Le récit introduit de nouvelles temporalités avec le recours au passé simple, que l’on n’utilise pas quand on parle dans la vie quotidienne. Il était une fois, c’est un temps nouveau qui n’est pas repéré par rapport au moment de l’énonciation. C’est un autre temps, un autre moment, c’est le temps où est inscrite l’expérience. C’est cela le conte, on raconte quelque chose qui fait partie de l’expérience humaine et ce quelque chose contient peut-être ce que l’enfant est en train de vivre à ce moment-là. C’est pour cela qu’il faut laisser complètement libre l’enfant ; la lecture est un moment de liberté. Vous lisez et vous ne prenez que ce qui vous intéresse, probablement pour mettre quelque chose en forme qui n’a pas encore eu de forme. Aristote disait que l’âme était la forme des choses. Chacun d’entre nous a une quantité de choses qui n’ont pas pris de forme. C’est pour cela que quand nous lisons un livre, chacun de nous va choisir des moments complètement différents, des phrases différentes parce que nous avons besoin de cela pour donner un dynamisme à quelque chose qui est là, attendant une expérience humaine pour prendre forme.
Qu’est-ce que l’enfant a compris ? Cela reste dans sa profonde intimité, mais il a compris quelque chose, il a fait une toute petite mise en forme de quelque chose qui lui appartient. Cette petite chose fait partie de sa construction en tant que sujet et va donner du langage ; le sujet parle par lui-même, la langue permet de faire que « c’est moi qui parle », même si je ne l’énonce pas.
Déployer du possible comme le disait Diatkine, du possible à l’infini. C’est cela la culture. C’est cela la création. L’artiste se met en forme à travers son œuvre, il donne une forme qui n’existait pas avant, mais à travers elle, il se glisse discrètement. Il utilise des supports qui viennent dans la transmission de l’art.

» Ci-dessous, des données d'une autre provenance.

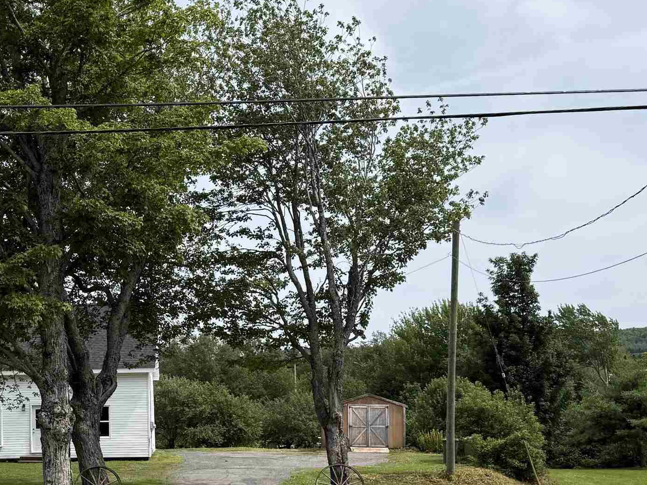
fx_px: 991
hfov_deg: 35.0
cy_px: 396
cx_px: 127
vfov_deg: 26.9
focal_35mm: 53
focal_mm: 6.76
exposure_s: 1/4975
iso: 80
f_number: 1.78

Comment, à chaque fois pouvoir me glisser discrètement ? Même si j’ai un fort accent espagnol, j’essaie de me glisser discrètement à travers la langue française, en toute liberté, pour que, de temps en temps, ce soit moi qui parle. C’est cela le cadeau qu’il faut faire à un enfant. Le langage ne doit pas être simplement un discours rapporté, le discours de la science, ou le discours qui vient, que l’on transmet, le langage doit aussi être source de sujet… Oui, je suis porte-parole, parce que dans ma parole il y a quelque chose qui appartient à la parole des autres, mais de temps en temps, le sujet émerge à travers le langage.
J’ai parlé avec beaucoup de liberté pour essayer de vous transmettre tout ce que je crois être fondamental dans cette histoire.
Evelio Cabrejo Parra
Linguiste, psychanalyste
Vice-président de l’association ACCES
* Conférence faite le 10 mars 2003 à l’occasion de la journée « Regard Croisés ». « L’art et la culture : un espace commun pour penser et transformer le monde » coorganisée par l’ANPDE, Enfance et Musique et la FNEJE avec le soutien de l’ANAP et de l’ANAPSY pe.